▶ What the task requires
Omitting the pictures, print every line below exactly as it stands.

▶ Dataset extract
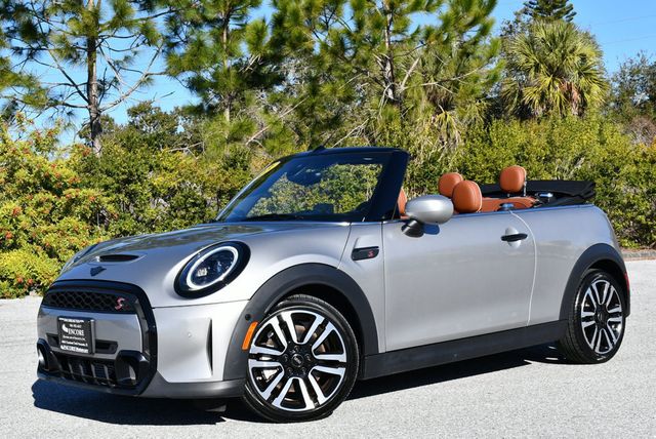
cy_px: 220
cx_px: 328
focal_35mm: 56
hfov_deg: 35.6
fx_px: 1021
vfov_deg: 24.2
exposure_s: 1/250
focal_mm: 28
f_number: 8
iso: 110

▶ Solution to this exercise
cy_px: 220
cx_px: 328
focal_35mm: 56
hfov_deg: 35.6
fx_px: 1021
vfov_deg: 24.2
exposure_s: 1/250
focal_mm: 28
f_number: 8
iso: 110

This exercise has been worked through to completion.